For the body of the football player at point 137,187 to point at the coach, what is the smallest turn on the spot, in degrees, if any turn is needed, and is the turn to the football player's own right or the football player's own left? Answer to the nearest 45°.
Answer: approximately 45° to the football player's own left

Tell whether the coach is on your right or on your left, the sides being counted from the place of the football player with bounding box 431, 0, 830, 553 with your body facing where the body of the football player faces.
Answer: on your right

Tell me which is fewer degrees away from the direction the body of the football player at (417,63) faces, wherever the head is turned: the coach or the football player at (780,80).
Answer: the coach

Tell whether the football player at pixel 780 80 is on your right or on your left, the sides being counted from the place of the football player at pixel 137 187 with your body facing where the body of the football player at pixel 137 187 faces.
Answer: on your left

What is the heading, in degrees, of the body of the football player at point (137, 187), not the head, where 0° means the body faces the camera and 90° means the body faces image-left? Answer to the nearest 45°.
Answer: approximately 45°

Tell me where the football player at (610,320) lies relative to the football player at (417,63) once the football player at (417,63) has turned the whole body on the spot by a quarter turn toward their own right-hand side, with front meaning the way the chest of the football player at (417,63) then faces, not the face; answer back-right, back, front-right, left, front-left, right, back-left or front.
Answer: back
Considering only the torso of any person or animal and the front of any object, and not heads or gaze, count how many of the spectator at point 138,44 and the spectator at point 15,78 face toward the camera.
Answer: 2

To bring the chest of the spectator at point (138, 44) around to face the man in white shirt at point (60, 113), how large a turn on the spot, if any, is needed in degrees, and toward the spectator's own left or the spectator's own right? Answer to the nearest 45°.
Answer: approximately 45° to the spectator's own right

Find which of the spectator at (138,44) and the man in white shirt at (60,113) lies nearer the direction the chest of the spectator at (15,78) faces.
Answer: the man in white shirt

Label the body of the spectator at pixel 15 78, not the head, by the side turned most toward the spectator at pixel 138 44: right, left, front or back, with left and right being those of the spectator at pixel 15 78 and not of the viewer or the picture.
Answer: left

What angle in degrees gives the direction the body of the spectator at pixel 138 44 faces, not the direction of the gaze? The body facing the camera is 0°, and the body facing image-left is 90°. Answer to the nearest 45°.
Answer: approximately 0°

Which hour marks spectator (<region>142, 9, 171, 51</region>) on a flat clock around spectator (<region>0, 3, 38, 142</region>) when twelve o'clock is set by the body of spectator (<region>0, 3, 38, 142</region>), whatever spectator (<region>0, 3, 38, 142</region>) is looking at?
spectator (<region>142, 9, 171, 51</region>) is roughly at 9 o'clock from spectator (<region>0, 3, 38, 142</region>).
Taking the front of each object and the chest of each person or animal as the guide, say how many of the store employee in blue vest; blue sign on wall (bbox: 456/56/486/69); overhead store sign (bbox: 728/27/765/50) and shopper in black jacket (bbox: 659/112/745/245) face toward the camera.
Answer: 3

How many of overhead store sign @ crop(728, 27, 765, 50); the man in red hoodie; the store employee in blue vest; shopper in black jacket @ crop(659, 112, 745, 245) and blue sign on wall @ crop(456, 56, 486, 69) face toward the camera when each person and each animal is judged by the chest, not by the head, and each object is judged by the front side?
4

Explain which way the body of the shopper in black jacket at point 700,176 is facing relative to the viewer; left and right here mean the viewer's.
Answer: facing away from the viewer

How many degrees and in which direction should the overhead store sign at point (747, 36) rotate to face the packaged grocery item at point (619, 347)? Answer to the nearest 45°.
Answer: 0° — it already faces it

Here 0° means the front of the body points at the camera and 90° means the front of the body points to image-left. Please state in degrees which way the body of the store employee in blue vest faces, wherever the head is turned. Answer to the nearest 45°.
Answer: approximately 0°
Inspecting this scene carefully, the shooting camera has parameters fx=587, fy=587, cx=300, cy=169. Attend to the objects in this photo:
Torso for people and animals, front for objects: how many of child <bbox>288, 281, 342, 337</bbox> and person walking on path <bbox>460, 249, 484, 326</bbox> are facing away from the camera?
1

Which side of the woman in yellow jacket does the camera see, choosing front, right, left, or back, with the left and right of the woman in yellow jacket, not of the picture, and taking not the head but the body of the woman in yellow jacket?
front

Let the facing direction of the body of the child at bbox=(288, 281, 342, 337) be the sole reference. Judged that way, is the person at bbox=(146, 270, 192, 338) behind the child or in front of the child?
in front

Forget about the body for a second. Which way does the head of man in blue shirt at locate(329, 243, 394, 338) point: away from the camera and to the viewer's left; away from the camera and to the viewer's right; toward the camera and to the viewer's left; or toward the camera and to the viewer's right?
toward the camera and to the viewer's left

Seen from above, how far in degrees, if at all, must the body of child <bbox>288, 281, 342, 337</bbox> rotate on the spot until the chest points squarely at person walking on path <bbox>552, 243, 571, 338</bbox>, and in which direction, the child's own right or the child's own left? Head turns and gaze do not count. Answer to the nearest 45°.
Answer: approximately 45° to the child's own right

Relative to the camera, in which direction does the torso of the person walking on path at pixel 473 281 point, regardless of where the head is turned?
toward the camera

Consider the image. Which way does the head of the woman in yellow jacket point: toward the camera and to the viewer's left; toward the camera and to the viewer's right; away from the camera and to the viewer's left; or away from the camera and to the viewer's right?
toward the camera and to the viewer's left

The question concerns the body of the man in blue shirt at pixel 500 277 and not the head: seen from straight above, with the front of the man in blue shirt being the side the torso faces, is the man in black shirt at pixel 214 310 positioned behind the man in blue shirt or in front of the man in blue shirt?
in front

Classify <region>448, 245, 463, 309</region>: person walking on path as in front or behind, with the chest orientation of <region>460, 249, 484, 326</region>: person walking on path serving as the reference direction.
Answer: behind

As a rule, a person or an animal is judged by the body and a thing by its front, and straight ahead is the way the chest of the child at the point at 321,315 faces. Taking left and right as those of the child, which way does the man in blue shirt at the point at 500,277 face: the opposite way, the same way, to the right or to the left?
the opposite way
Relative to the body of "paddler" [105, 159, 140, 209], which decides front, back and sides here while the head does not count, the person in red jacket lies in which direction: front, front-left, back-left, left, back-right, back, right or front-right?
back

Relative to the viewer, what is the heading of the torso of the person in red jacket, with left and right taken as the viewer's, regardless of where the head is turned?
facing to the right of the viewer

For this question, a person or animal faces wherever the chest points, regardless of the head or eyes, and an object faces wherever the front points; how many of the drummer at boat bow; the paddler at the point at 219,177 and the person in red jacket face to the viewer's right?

□ □ □ □ □

=== TASK ===
Could you rewrite all of the material above as a numbered list, one line per item, with the blank lines left out?

=== SOLUTION FOR THIS PROBLEM ===
1. For the body of the football player at point 137,187 to point at the coach, what is the smallest turn on the spot, in degrees, if any turn is needed, and is the turn to the football player's own right or the football player's own left? Answer to the nearest 45°.
2. Answer: approximately 45° to the football player's own left
3. Tell whether the coach is on your right or on your left, the sides being counted from the place of the football player with bounding box 431, 0, 830, 553 with your body facing where the body of the football player faces.
4. Answer: on your right
5. Tell me which is fewer degrees away from the direction the body of the football player at (417,63) faces, wherever the head is turned: the coach or the football player at (780,80).
6. Answer: the coach
7. Tell whether the football player at pixel 780 80 is on your right or on your left, the sides being counted from the place of the football player at pixel 137 187 with your body facing where the body of the football player at pixel 137 187 faces.
8. Answer: on your left
9. What is the heading, in degrees, of the body of the football player at point (137, 187), not the head, where 0° means the body faces the camera and 90° means the body faces image-left? Answer to the nearest 45°.
10. Answer: approximately 45°
11. Tell me where the football player at (610,320) lies relative to the football player at (417,63) once the football player at (417,63) has turned the whole body on the spot by a quarter turn toward their own right-hand side, with front meaning the way the chest of the football player at (417,63) then faces, not the face; answer back-right, back, front-right, left, front-left, right, back-left or front.
12. Answer: back
13. Considering only the torso of any person or animal and the front of any object, and not heads or gaze, count how many of the spectator at point 138,44 and the spectator at point 15,78 face toward the camera.
14. Answer: 2
15. To bring the chest of the spectator at point (138, 44) around to face the man in white shirt at point (60, 113), how large a turn on the spot, if any, is needed in degrees, and toward the spectator's own left or the spectator's own right? Answer to the nearest 45°.
16. Answer: approximately 45° to the spectator's own right
17. Find which of the spectator at (138,44) and the man in white shirt at (60,113) lies nearer the direction the chest of the spectator at (15,78) faces.
18. Answer: the man in white shirt
19. Label the body of the spectator at pixel 15 78, not the head, by the side turned most toward the spectator at pixel 138 44: right, left, front or back, with left and right being those of the spectator at pixel 15 78 and not of the viewer or the picture.
20. Answer: left
21. What angle in degrees gives the direction the body of the spectator at pixel 138 44 faces, not the direction of the gaze? The body facing the camera is 0°, and the body facing image-left is 90°. Answer to the nearest 45°.
22. Answer: approximately 0°
23. Which hour marks spectator (<region>142, 9, 171, 51</region>) on a flat clock around spectator (<region>0, 3, 38, 142</region>) when twelve o'clock is set by the body of spectator (<region>0, 3, 38, 142</region>), whatever spectator (<region>0, 3, 38, 142</region>) is looking at?
24. spectator (<region>142, 9, 171, 51</region>) is roughly at 9 o'clock from spectator (<region>0, 3, 38, 142</region>).
25. Taking the front of each object and the chest of each person or animal as the guide, say how many of the store employee in blue vest; blue sign on wall (bbox: 456/56/486/69); overhead store sign (bbox: 728/27/765/50) and shopper in black jacket (bbox: 659/112/745/245) face toward the camera.
26. Answer: 3
27. How many of overhead store sign @ crop(728, 27, 765, 50); the man in red hoodie; the store employee in blue vest; shopper in black jacket @ crop(659, 112, 745, 245) and blue sign on wall @ crop(456, 56, 486, 69) face toward the camera when each person and each animal is judged by the chest, not by the head, and each object is judged by the front side?
28. 4
29. Explain which way the body of the shopper in black jacket at point 700,176 is facing relative to the viewer; left and right here mean the viewer's.
30. Answer: facing away from the viewer
31. How many degrees and in which direction should the overhead store sign at point (747, 36) rotate to face the packaged grocery item at point (619, 347)? Answer to the nearest 45°.
32. Answer: 0° — it already faces it
33. Here 0° means the front of the body points at the camera and 90° means the front of the body points to image-left. Please state in degrees which way the body of the store employee in blue vest faces, wherever the head is turned. Answer to the nearest 45°.
34. Answer: approximately 0°
35. Inspecting this scene carefully, the shooting camera has parameters fx=587, fy=587, cx=300, cy=169. Attend to the objects in this photo:
36. Torso for people and animals, front for objects: how many of child <bbox>288, 281, 342, 337</bbox> and person walking on path <bbox>460, 249, 484, 326</bbox> are facing away from the camera?
37. 1
38. Which side of the woman in yellow jacket does the camera see, choosing front, right, left, or back, with the left and right of the woman in yellow jacket, not of the picture, and taking not the head but the body of the woman in yellow jacket?
39. front
40. Let the facing direction of the body of the child at bbox=(288, 281, 342, 337) be the sole reference. Judged that way, is the person at bbox=(146, 270, 192, 338) behind the child or in front of the child?
41. in front
42. Forget about the body for a second. Which way does the head of man in blue shirt at locate(329, 243, 394, 338) point: away from the camera and to the viewer's left; away from the camera and to the viewer's right; toward the camera and to the viewer's left; or toward the camera and to the viewer's right?
43. toward the camera and to the viewer's left
44. Seen from above, how far in degrees, if at all, must the body of child <bbox>288, 281, 342, 337</bbox> rotate on the spot until the chest points squarely at person walking on path <bbox>552, 243, 571, 338</bbox>, and in which direction, the child's own right or the child's own left? Head turns and gaze do not count. Answer to the nearest 45°.
45. Answer: approximately 45° to the child's own right
46. Relative to the camera, in which direction does the torso of the person walking on path at pixel 473 281 point, regardless of where the head is turned?
47. toward the camera
48. Consider the image. Which way does the head of the woman in yellow jacket point: toward the camera and to the viewer's left; toward the camera and to the viewer's right; away from the camera and to the viewer's left; or away from the camera and to the viewer's right?
49. toward the camera and to the viewer's left
50. The question concerns the body of the man in blue shirt at pixel 500 277 and not the head: seen from straight above, with the front of the man in blue shirt being the side the torso faces, is the man in black shirt at pixel 214 310 positioned behind the man in blue shirt or in front of the man in blue shirt?
51. in front
52. Classify <region>448, 245, 463, 309</region>: person walking on path as in front or behind, with the chest orientation of <region>460, 249, 484, 326</region>: person walking on path serving as the reference direction.
53. Answer: behind
54. As a rule, a person or an animal is judged by the body and a thing by its front, and straight ahead is the way the chest of the child at the point at 321,315 faces. Taking left and right as those of the child, which way does the man in blue shirt at the point at 500,277 face: the opposite way, the same way, to the right or to the left?
55. the opposite way
56. Relative to the body of "paddler" [105, 159, 140, 209], which decides front, back and sides here while the head does not count, the person in red jacket lies in which direction: front, front-left, back-left, left, back-right, back, right or front-right?
57. back
58. Relative to the viewer, what is the heading of the torso of the person in red jacket, with left and right taken as the viewer's, regardless of where the head is turned?
59. facing to the right of the viewer
60. For this question, a person or animal faces wherever the chest points, regardless of the head or eyes, and an object faces wherever the front points; how many of the drummer at boat bow; the paddler at the point at 219,177 and the person in red jacket face to the viewer's right?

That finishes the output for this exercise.